Set exercise → Format the darktable edit settings in the data below as a JSON list of strings, with one string per line and no blank lines. Leave the pictures out of your answer.

Data for this exercise →
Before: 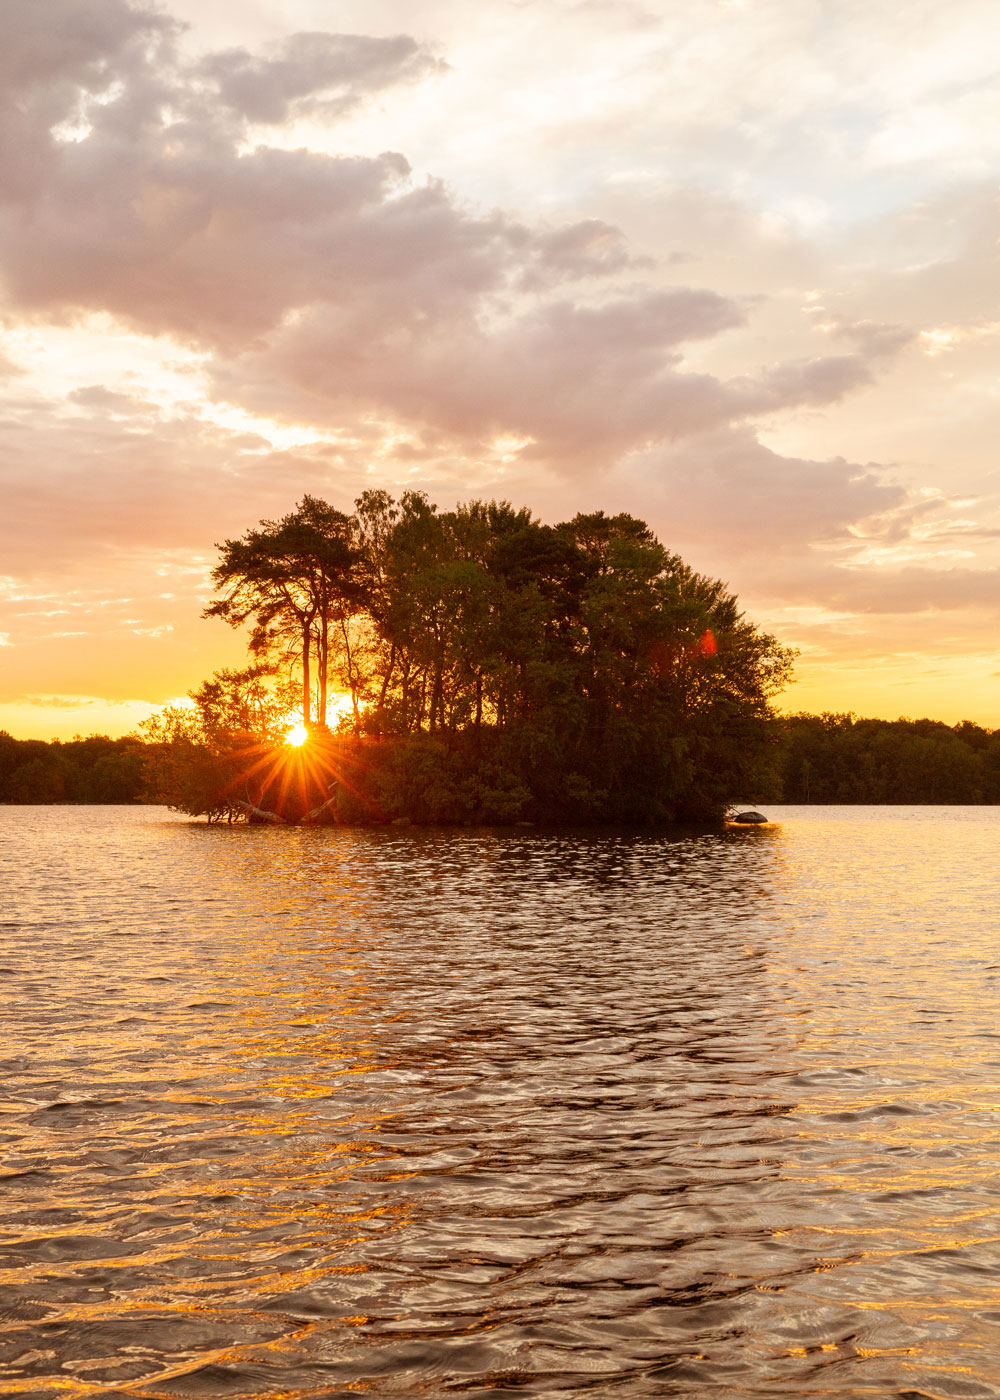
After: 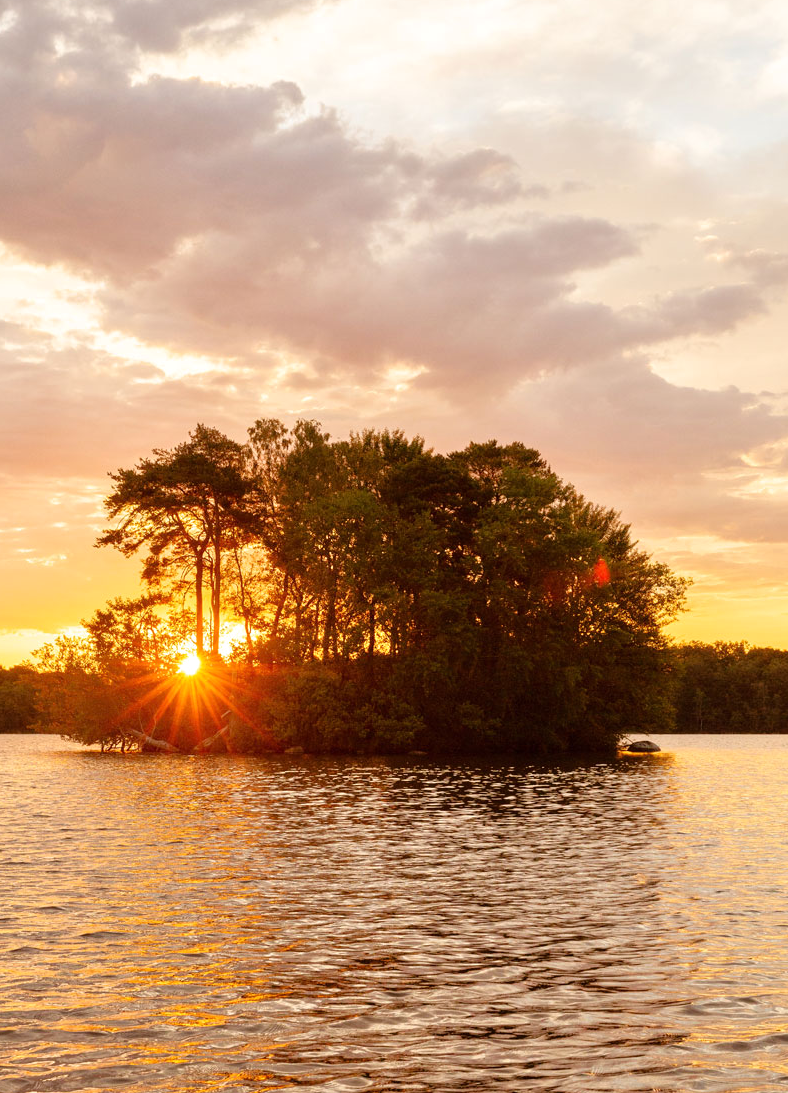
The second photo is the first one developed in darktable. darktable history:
crop and rotate: left 10.77%, top 5.1%, right 10.41%, bottom 16.76%
tone equalizer: -8 EV 0.001 EV, -7 EV -0.004 EV, -6 EV 0.009 EV, -5 EV 0.032 EV, -4 EV 0.276 EV, -3 EV 0.644 EV, -2 EV 0.584 EV, -1 EV 0.187 EV, +0 EV 0.024 EV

Response →
[
  "Before: ",
  "After: ",
  "The second photo is the first one developed in darktable. darktable history:",
  "crop and rotate: left 10.77%, top 5.1%, right 10.41%, bottom 16.76%",
  "tone equalizer: -8 EV 0.001 EV, -7 EV -0.004 EV, -6 EV 0.009 EV, -5 EV 0.032 EV, -4 EV 0.276 EV, -3 EV 0.644 EV, -2 EV 0.584 EV, -1 EV 0.187 EV, +0 EV 0.024 EV"
]